[Hardware design source files]

-=-=-=-=-

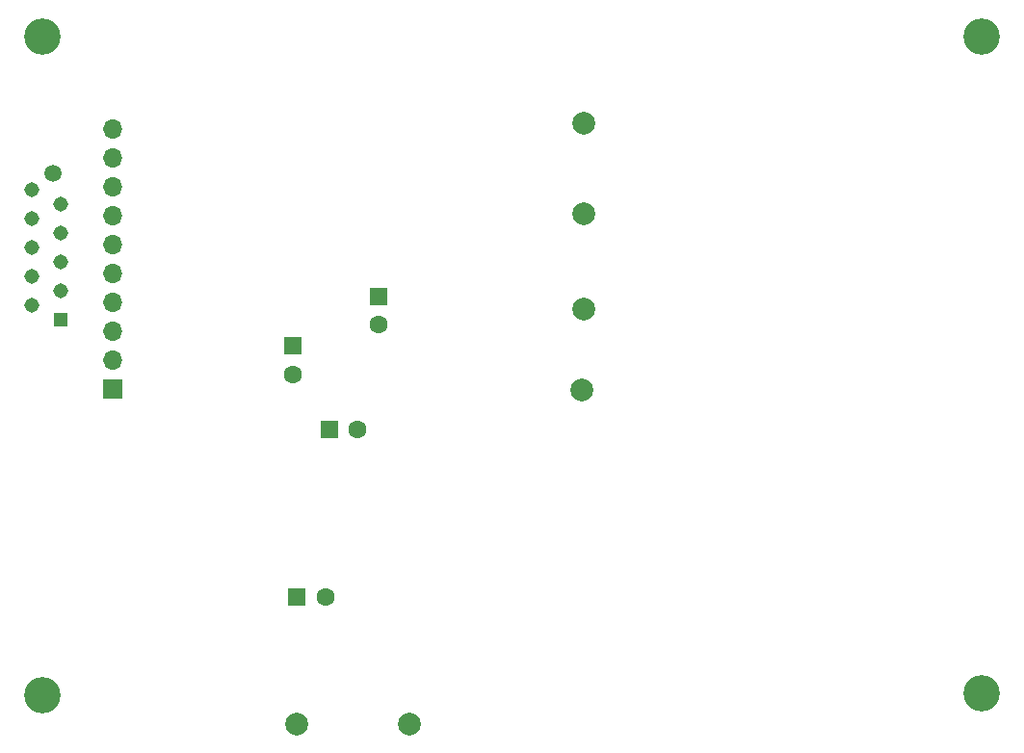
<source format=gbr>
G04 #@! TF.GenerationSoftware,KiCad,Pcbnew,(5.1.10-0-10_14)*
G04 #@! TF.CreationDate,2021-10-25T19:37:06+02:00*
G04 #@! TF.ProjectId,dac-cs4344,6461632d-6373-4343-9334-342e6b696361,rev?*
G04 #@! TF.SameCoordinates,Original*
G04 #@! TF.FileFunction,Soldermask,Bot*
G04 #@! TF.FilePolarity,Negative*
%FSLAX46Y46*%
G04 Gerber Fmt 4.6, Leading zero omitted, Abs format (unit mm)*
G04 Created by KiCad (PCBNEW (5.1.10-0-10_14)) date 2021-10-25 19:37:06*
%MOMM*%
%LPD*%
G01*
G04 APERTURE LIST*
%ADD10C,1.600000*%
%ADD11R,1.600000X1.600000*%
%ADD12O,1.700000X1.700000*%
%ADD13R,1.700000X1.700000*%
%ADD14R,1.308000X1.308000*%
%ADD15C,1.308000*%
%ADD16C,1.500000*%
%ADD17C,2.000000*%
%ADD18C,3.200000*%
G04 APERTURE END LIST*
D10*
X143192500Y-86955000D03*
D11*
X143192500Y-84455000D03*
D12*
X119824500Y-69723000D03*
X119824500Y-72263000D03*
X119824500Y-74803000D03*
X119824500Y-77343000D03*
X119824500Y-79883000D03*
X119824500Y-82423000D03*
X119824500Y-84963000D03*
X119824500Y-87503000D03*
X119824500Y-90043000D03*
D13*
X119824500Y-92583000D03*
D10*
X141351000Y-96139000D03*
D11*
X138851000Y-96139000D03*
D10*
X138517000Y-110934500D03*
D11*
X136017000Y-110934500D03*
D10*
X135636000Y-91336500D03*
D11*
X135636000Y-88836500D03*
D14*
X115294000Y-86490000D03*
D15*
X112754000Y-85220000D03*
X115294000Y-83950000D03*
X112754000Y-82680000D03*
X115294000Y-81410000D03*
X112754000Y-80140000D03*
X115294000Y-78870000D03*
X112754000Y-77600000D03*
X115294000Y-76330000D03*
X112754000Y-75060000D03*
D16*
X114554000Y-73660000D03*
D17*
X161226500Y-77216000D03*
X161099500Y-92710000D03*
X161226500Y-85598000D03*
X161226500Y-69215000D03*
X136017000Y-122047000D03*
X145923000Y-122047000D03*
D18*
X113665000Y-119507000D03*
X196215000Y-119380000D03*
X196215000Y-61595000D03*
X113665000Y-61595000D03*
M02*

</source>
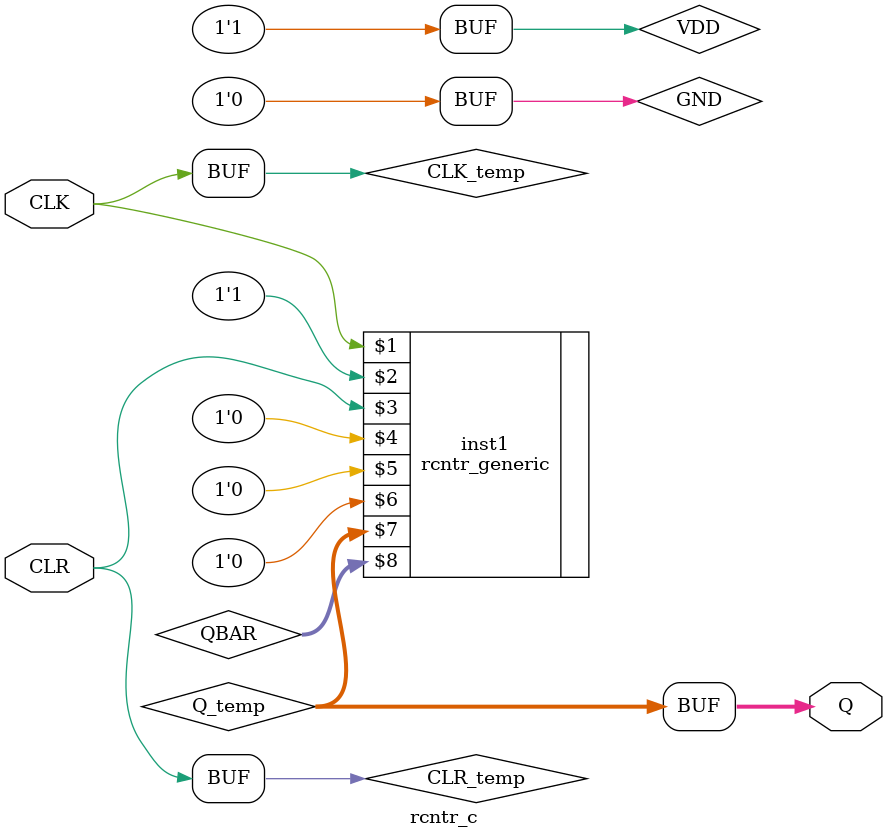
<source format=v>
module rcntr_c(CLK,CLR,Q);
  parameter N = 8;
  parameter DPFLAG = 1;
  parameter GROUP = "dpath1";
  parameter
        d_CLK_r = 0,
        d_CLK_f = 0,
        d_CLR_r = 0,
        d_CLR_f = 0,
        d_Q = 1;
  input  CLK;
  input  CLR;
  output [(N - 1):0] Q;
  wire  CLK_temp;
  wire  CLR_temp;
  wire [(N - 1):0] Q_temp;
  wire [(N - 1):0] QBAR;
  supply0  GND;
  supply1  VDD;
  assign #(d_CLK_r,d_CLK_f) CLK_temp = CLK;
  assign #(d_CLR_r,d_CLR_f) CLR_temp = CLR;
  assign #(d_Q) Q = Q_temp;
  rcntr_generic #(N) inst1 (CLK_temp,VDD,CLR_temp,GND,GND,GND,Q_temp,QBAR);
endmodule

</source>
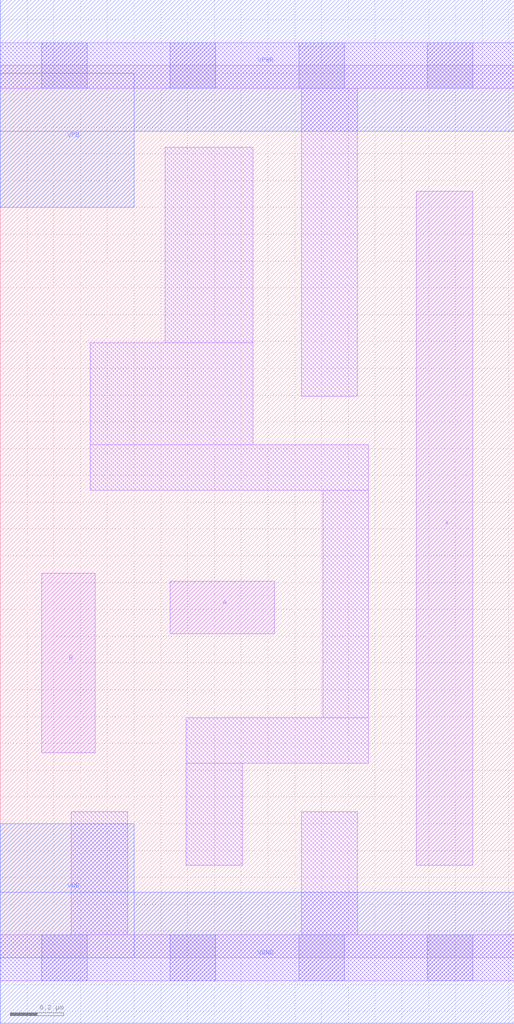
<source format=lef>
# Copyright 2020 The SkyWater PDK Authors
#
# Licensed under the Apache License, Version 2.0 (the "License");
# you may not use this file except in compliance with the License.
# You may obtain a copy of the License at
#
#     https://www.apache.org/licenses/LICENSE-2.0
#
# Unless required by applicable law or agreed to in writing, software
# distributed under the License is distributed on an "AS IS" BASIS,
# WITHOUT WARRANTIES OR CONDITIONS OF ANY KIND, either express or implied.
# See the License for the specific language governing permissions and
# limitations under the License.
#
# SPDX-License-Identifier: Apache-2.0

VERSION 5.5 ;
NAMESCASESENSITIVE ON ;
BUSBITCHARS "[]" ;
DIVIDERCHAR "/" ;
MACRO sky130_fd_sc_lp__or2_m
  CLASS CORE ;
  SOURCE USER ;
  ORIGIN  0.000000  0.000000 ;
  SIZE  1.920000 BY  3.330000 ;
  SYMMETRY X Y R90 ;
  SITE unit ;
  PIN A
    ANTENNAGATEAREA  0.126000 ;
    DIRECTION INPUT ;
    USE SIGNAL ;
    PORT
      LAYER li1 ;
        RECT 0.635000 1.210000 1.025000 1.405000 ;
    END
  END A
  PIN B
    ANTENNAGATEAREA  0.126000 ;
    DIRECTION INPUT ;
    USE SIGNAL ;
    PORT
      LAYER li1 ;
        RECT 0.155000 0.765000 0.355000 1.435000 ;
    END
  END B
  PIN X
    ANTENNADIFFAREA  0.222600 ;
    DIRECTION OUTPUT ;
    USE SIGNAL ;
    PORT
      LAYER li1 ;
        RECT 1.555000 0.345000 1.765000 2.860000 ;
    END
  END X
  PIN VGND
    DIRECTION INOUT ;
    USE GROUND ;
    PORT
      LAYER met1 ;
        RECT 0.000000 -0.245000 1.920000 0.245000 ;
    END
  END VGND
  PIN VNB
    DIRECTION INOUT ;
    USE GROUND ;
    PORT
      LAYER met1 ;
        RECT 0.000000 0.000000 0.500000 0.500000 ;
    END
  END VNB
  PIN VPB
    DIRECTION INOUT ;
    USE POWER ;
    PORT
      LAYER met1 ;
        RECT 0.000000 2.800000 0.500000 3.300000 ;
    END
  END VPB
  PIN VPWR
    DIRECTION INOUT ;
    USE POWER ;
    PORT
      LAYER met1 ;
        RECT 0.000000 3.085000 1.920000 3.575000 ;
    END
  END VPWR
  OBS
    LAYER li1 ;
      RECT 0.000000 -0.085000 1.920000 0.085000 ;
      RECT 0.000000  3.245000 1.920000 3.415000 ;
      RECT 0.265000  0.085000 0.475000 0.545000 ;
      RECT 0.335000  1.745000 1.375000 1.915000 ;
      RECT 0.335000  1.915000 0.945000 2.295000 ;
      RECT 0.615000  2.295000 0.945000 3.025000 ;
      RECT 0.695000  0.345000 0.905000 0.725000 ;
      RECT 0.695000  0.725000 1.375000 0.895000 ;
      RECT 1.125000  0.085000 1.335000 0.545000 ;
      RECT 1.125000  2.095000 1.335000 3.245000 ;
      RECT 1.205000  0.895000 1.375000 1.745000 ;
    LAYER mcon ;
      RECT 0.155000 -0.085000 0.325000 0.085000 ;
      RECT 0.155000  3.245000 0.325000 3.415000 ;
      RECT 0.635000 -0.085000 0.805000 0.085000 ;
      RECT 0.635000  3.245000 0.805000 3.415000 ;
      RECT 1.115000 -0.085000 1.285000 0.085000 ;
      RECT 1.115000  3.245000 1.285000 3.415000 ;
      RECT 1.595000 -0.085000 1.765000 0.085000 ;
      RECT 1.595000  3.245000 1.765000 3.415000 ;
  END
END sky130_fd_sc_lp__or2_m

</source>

-=-=-=-=-

#### [Instructions to follow]
All lines in the entries above that hold the word "unit" need to be copied.

#### [Solution for this task]
G04 Gerber Fmt 4.6, Leading zero omitted, Abs format (unit mm)*
  SITE unit ;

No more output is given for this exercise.